The NPS will begin requiring permits on May 26th 2023.
During the busy season (May 26, 2023 through October 22, 2023) you will need a timed-entry permit during peak hours, as well as a park pass to enter Rocky Mountain National Park. You can only get the timed-entry permit by purchasing them online in advance. Park passes are required all year long, but they can be purchased at the park entrance.
The Permit System
Before you take that trip to Rocky Mountain National Park, make sure you have secured a timed-entry permit for each day you want to enter the park. This is a new requirement for visiting the national park during the busy summer and autumn season.
If you are visiting Rocky Mountain National Park between late May and mid-October, a timed-entry permit is required between 5am-6pm for Bear Lake Road Corridor, and between 9am and 2pm for the rest of the park. If you arrive before the start of the permit time or after the end of the permit time, then you will not need a permit. However, you will always need a park pass.

§ Data:
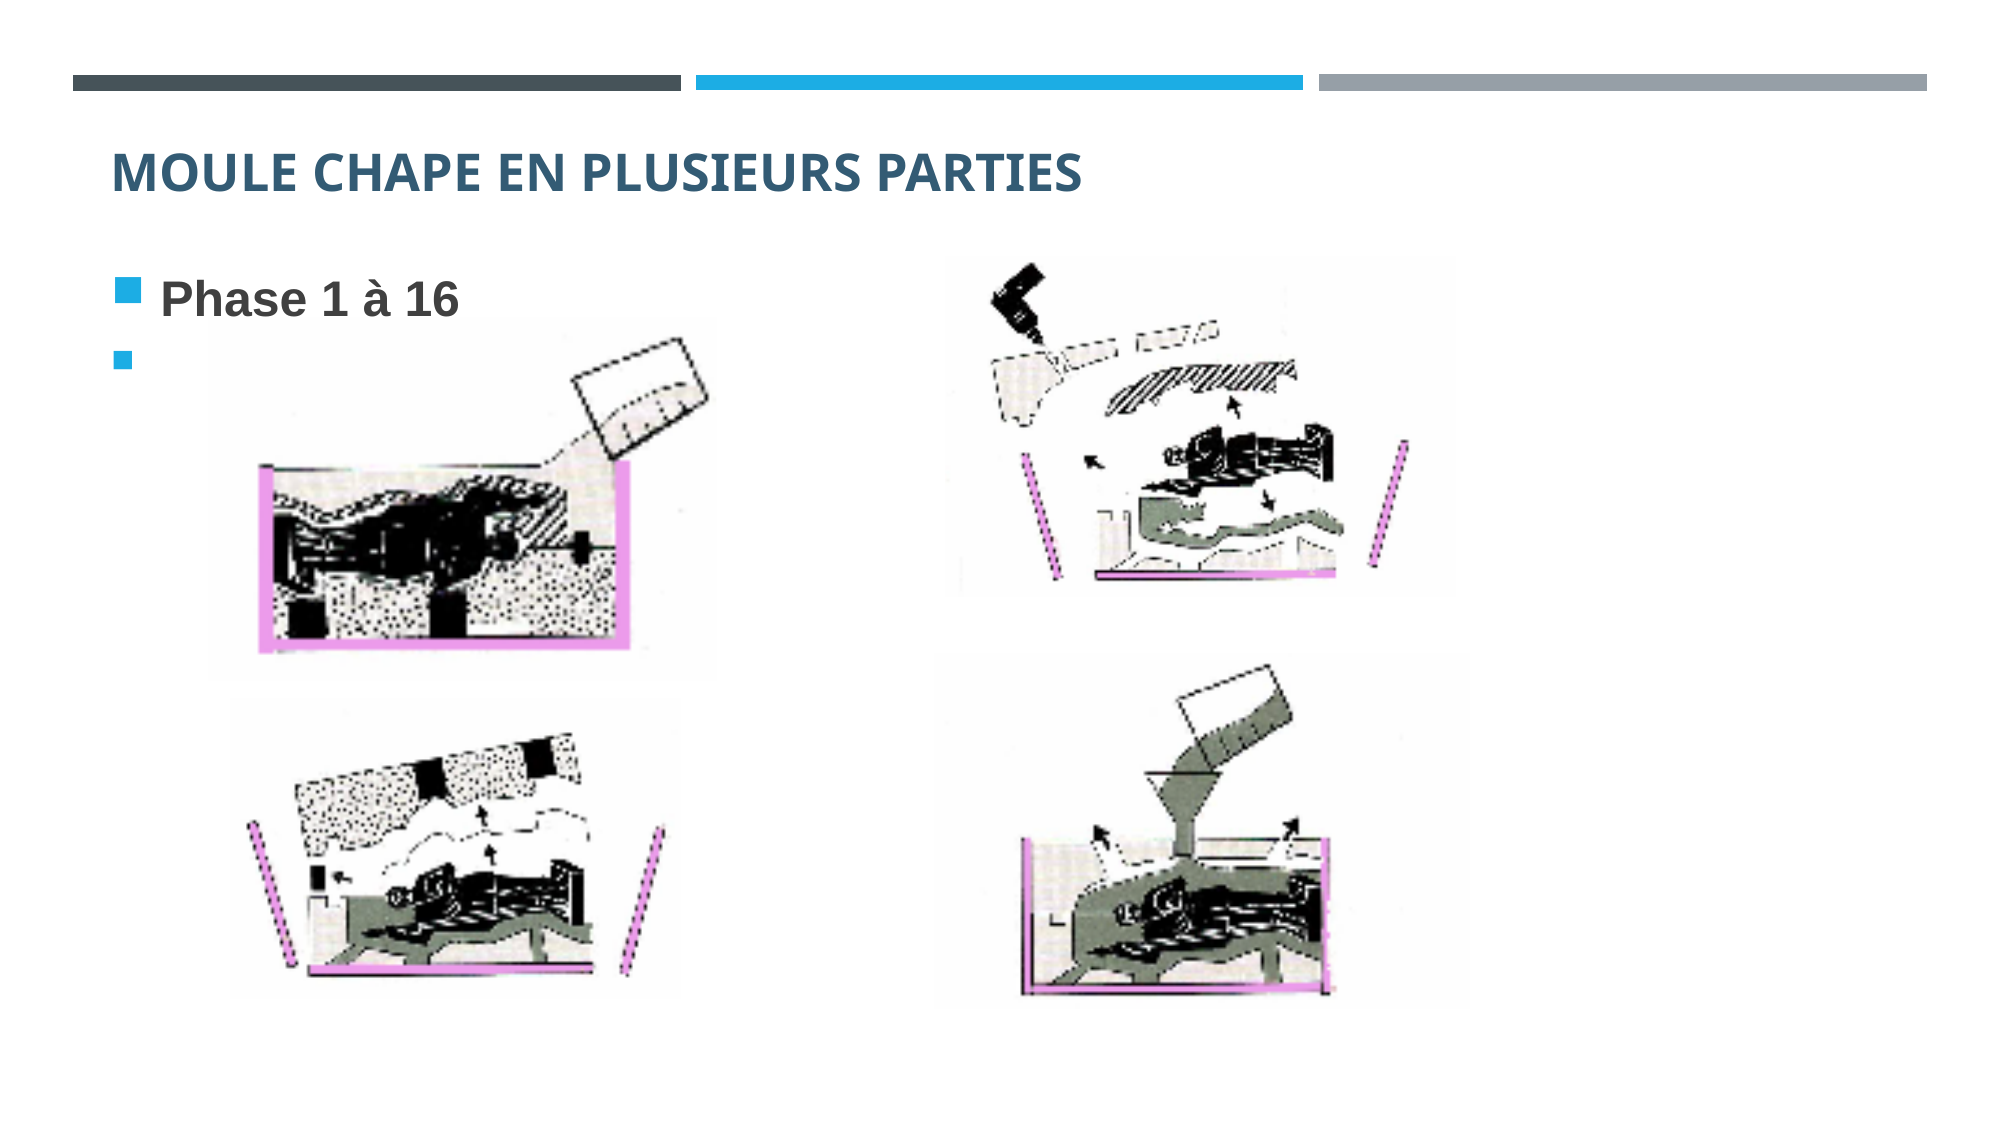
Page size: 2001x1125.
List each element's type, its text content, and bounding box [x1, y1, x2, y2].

§ Task instructions: Print the part of the Rocky Mountain National Park permit text starting with "The Permit System" and going on through "and autumn season.", word for word.

§ Answer:
The Permit System
Before you take that trip to Rocky Mountain National Park, make sure you have secured a timed-entry permit for each day you want to enter the park. This is a new requirement for visiting the national park during the busy summer and autumn season.